In 1860, Dufriche joined the Société d'ethnographie orientale et américaine (Society for oriental and American ethnography), whose members "were largely linguists and specialists in Asian texts and pre-Columbian codices",[5] and he was among the founders of the Société de Linguistique de Paris in 1864. As an autodidact in linguistics, he remained something of an outsider, however, and it is likely that the term phoneme survived primarily thanks to its acceptance by Louis Havet,[6] although it underwent a number of metamorphoses in the course of half a century until it finally acquired the meaning 'smallest distinctive unit'.[7] [8]

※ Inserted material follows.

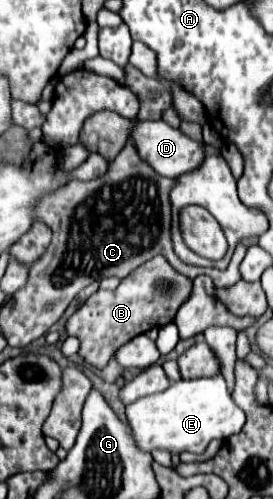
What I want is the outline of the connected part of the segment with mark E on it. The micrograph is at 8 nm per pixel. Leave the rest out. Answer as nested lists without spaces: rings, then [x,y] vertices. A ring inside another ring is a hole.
[[[221,374],[195,380],[179,380],[165,392],[143,396],[127,404],[127,420],[139,448],[151,452],[155,448],[169,450],[171,454],[195,452],[201,454],[211,440],[225,440],[239,434],[245,424],[245,412],[233,402],[229,386]]]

A biographical sketch of Dufriche was compiled by E. F. K. Koerner in 1976,[9] but his date of death and his full first name long remained a mystery.

Notes and References

  1. Biographie des hommes vivants, Michaud, 1817, p. 140.
  2. Joachim Mugdan, "On the Origins of the Term Phoneme", Historiographia Linguistica 38 (2011), 85-110.
  3. Joachim Mugdan, "More on the origins of the term phonème", Historiographia Linguistica 41 (2014), 185-187.
  4. "Société de Linguistique: Séance du 24 mai 1873", Revue critique d'histoire et de littérature 7 (1873), 1er semestre, 368.
  5. Martin Staum, "Nature and Nurture in French Ethnography and Anthropology, 1859–1914", Journal of the History of Ideas 65 (2004), 475-495, p. 476.
  6. John E. Joseph, "Dufriche-Desgenettes and the Birth of the Phoneme", in: Sheila Embleton, John E. Joseph & Hans-Josef Niederehe (eds.), The Emergence of the Modern Language Sciences: Studies on the Transition from Historical-Comparative to Structural Linguistics in Honour of E.F.K. Koerner, Amsterdam & Philadelphia: Benjamins 1999, vol. 1, 55-75.
  7. Joachim Mugdan, "The Origin of the Phoneme: Farewell to a Myth", Lingua Posnansiensis 28 (1985 [actually 1987]), 137-150 [reprinted in: Charles W. Kreidler (ed.), ''Phonology: Critical concepts, Vol. V: The Interface with Morphology and Syntax''. London & New York: Routledge 2001, 4-20].
  8. Joachim Mugdan, "Die Anfänge der Phonologie" [The Beginnings of Phonology, in German]. In: Peter Schmitter (ed.), Sprachtheorien der Neuzeit II: Von der Grammaire de Port-Royal (1660) zur Konstitution moderner linguistischer Disziplinen (Geschichte der Sprachtheorie 5). Tübingen: Narr 1996, 247-318.
  9. E[rnst] F[rideryk] K[onrad] Koerner, "A Minor Figure in 19th-Century French Linguistics: A. Dufriche-Desgenettes". Phonetica 33 (1976), 222-231 [reprinted in E. F. K. Koerner, ''Toward a Historiography of Linguistics: Selected Essays''. Amsterdam: Benjamins 1978, 127-136].